[This article belongs to Volume - 57, Issue - 11]
Gongcheng Kexue Yu Jishu/Advanced Engineering Science
Journal ID : AES-04-12-2025-891

Title : Hybrid Churn Prediction and Retention Model for E-Commerce Industry Using Hidden Markov Model
Arti Ranjan, Arvind Kumar, Santosh Kumar,

Abstract : In the e-commerce industry, where keeping current customers is frequently more cost-effective than recruiting new ones, customer churn is a major problem. In order to improve the precision and interpretability of churn prediction, this paper presents proposed hybrid framework that blends probabilistic modeling, deep learning, and stacked ensemble learning. SMOTE and ADASYN oversampling approaches are used to correct class imbalance in a real-world e-commerce dataset that includes demographic, transactional, and behavioral data.

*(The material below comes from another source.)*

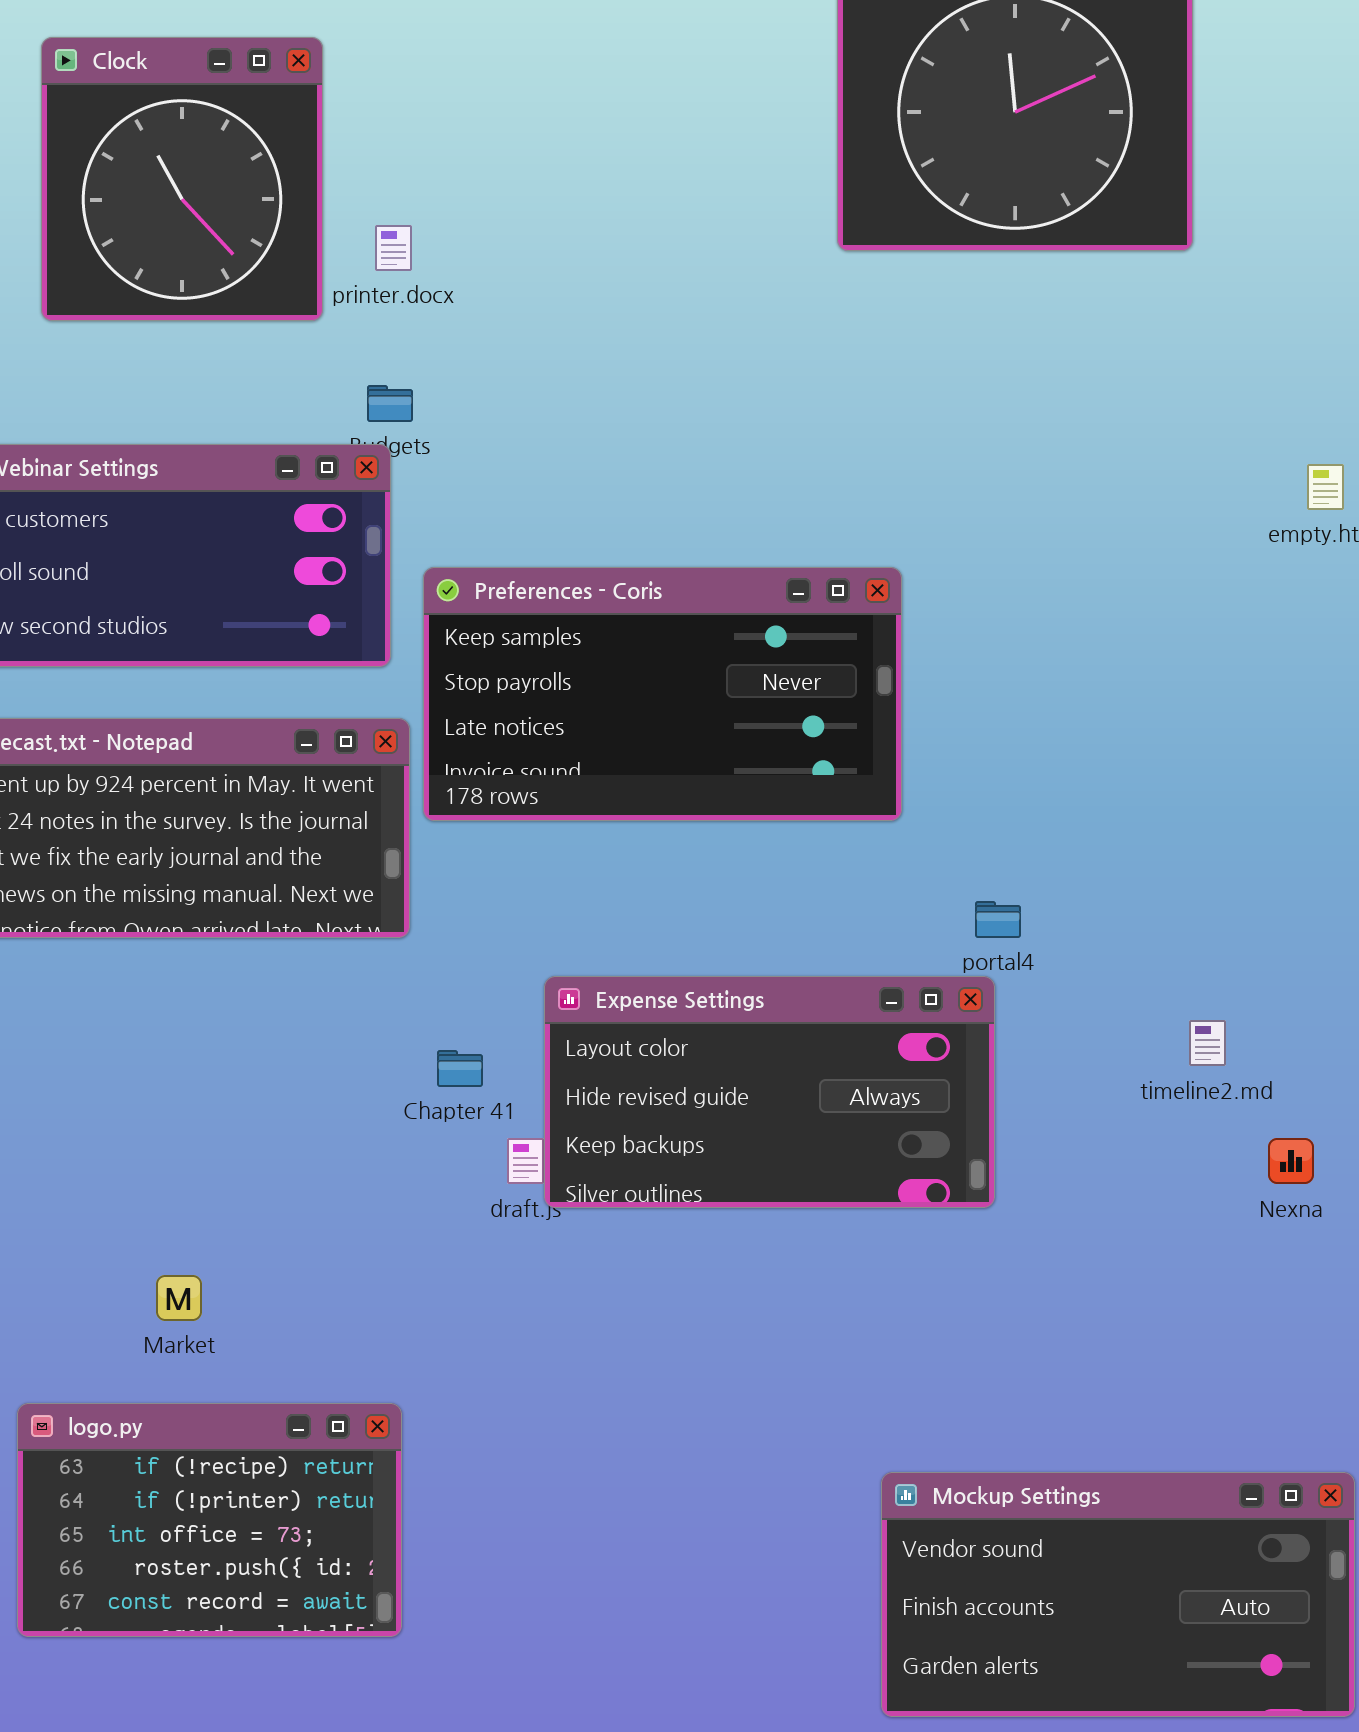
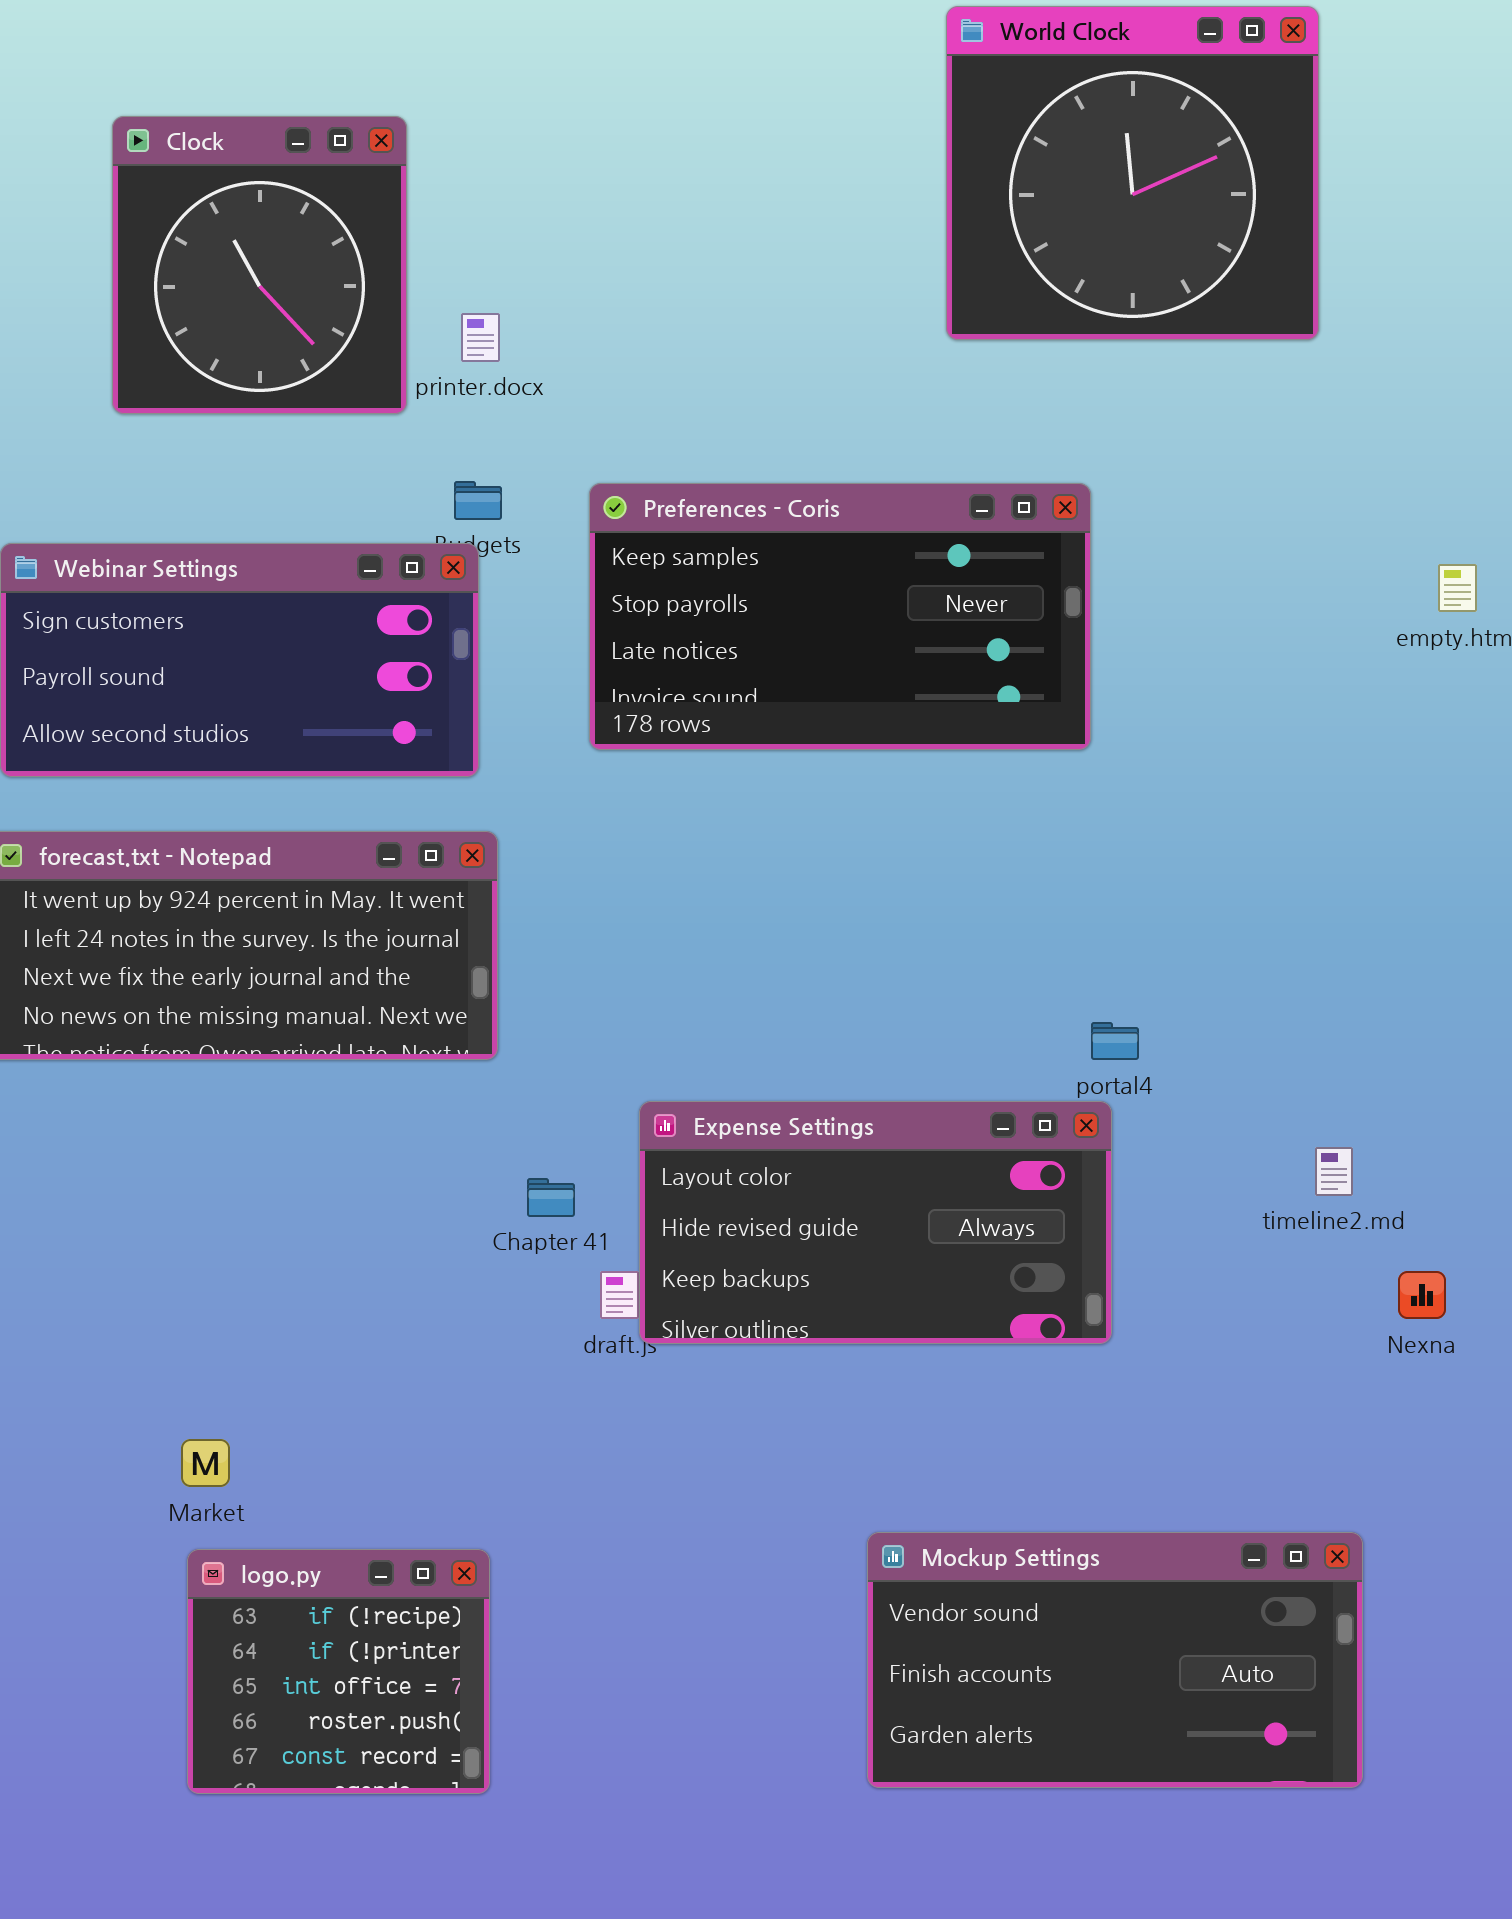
Preferences - Coris: [423,567,902,821] -> [589,483,1091,750], moved
Market: [156,1275,202,1321] -> [181,1439,230,1487], moved
logo.py: [17,1403,402,1637] -> [187,1549,490,1794], resized
Mockup Settings: [881,1472,1355,1717] -> [867,1532,1363,1788], moved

While deep learning models like CNN, RNN, and FCNN showed better recall and validation accuracy, with CNN reaching up to 83% following Keras-Tuner optimization, traditional models like Random Forest and Logistic Regression only managed baseline accuracies of about 79%. Individual models exceeded by 2.2% to 5.3%, a model that is proposed, used Gradient Boosting, CatBoost, XGBoost and SVM with Logistic Regression as a meta-classifier, reached 96% of high test accuracy post-ADASYN. Hidden Markov Models (HMMs) with 2, 4, and 6 latent states were used to further examine its churn probabilities that reflected the temporal dynamics of consumer behavior. HMM framework's ability to track dynamic states and identify churn-prone pathways supported the Individualized risk assessments and focused retention efforts. The suggested proposed model framework provides a scalable and interpretable solution, for real-world churn management, with excellent predictive performance and useful insights.